The U.S. Bureau of Prisons did not respond to questions about Garrett’s death or whether there is an investigation of how the drugs were smuggled inside the jail.
Cherie Nolan, a prison consultant, said it is unusual for an inmate in a federal jail to die of an illegal drug overdose, especially at a high-security facility like the Brooklyn lockup, where international terrorists are held, and where drug lord Joaquin (El Chapo) Guzman will soon reside after he is extradited from Mexico.
“The feds usually do a good job of keeping contraband out,” Nolan said. “The security in place for people going into and out of facilities, and the performance of staff, has greatly improved.”

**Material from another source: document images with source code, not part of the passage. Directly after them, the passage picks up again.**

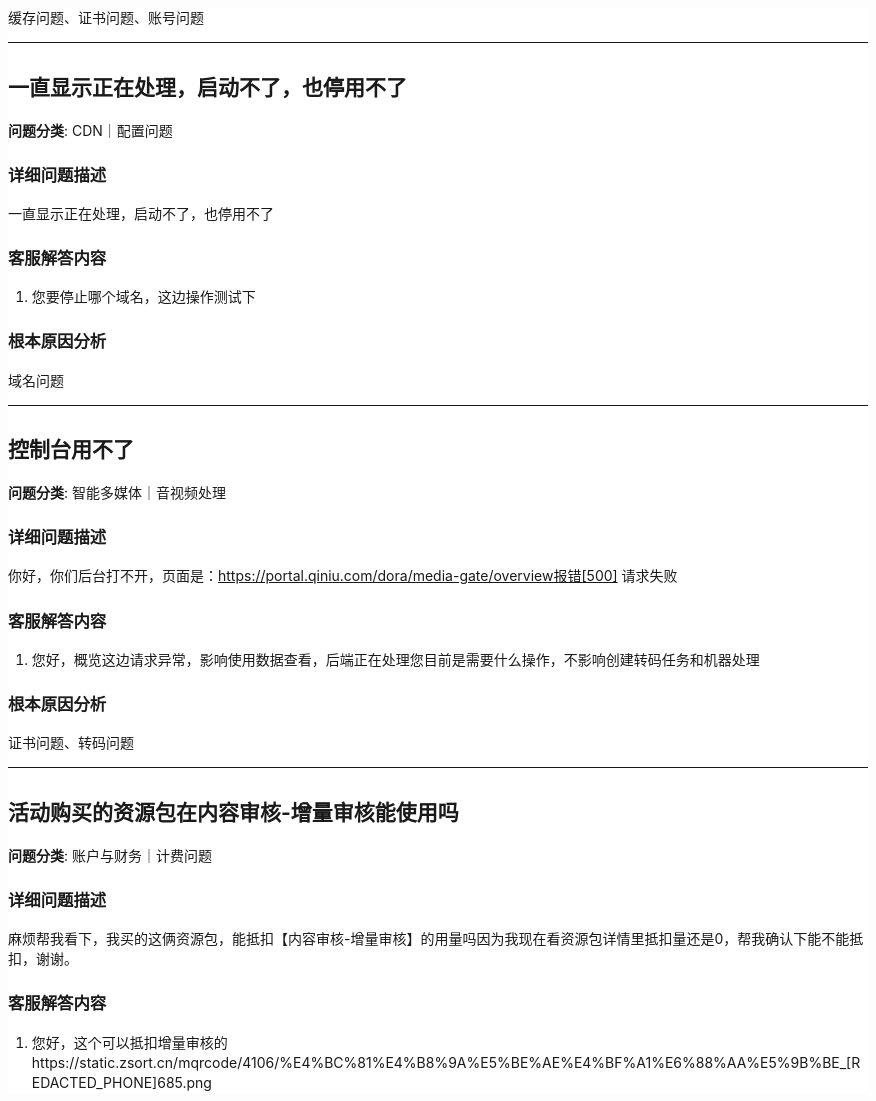 缓存问题、证书问题、账号问题

---


## 一直显示正在处理，启动不了，也停用不了

**问题分类**: CDN｜配置问题

### 详细问题描述

一直显示正在处理，启动不了，也停用不了

### 客服解答内容

1. 您要停止哪个域名，这边操作测试下

### 根本原因分析

域名问题

---


## 控制台用不了

**问题分类**: 智能多媒体｜音视频处理

### 详细问题描述

你好，你们后台打不开，页面是：https://portal.qiniu.com/dora/media-gate/overview报错[500] 请求失败

### 客服解答内容

1. 您好，概览这边请求异常，影响使用数据查看，后端正在处理您目前是需要什么操作，不影响创建转码任务和机器处理

### 根本原因分析

证书问题、转码问题

---


## 活动购买的资源包在内容审核-增量审核能使用吗

**问题分类**: 账户与财务｜计费问题

### 详细问题描述

麻烦帮我看下，我买的这俩资源包，能抵扣【内容审核-增量审核】的用量吗因为我现在看资源包详情里抵扣量还是0，帮我确认下能不能抵扣，谢谢。

### 客服解答内容

1. 您好，这个可以抵扣增量审核的https://static.zsort.cn/mqrcode/4106/%E4%BC%81%E4%B8%9A%E5%BE%AE%E4%BF%A1%E6%88%AA%E5%9B%BE_[REDACTED_PHONE]685.png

Last spring, before his trial in Brooklyn Federal Court, Garrett had tested positive for marijuana shortly after receiving a visit from his girlfriend, according to court papers. She was removed from his visitor’s list for a period of time. Garrett and co-defendant Paul Rivera were both convicted of racketeering, murder, sex trafficking of underage prostitutes and drug trafficking.
Prosecutors said the TF Mafia music operation, based in a tattoo parlor in Brownsville, was a front for illegal activities.
Rivera, the founder of TF Mafia, is scheduled to be sentenced June 28.
Since Garrett hadn’t been sentenced yet, Federal Judge Kiyo Matsumoto vacated his conviction posthumously and the restitution he had to pay his victims.
The government, in turn, removed the lien on a $55,000 settlement Garrett had received from a 2011 lawsuit against the city alleging he was falsely arrested, and the money will go to the dead man’s estate.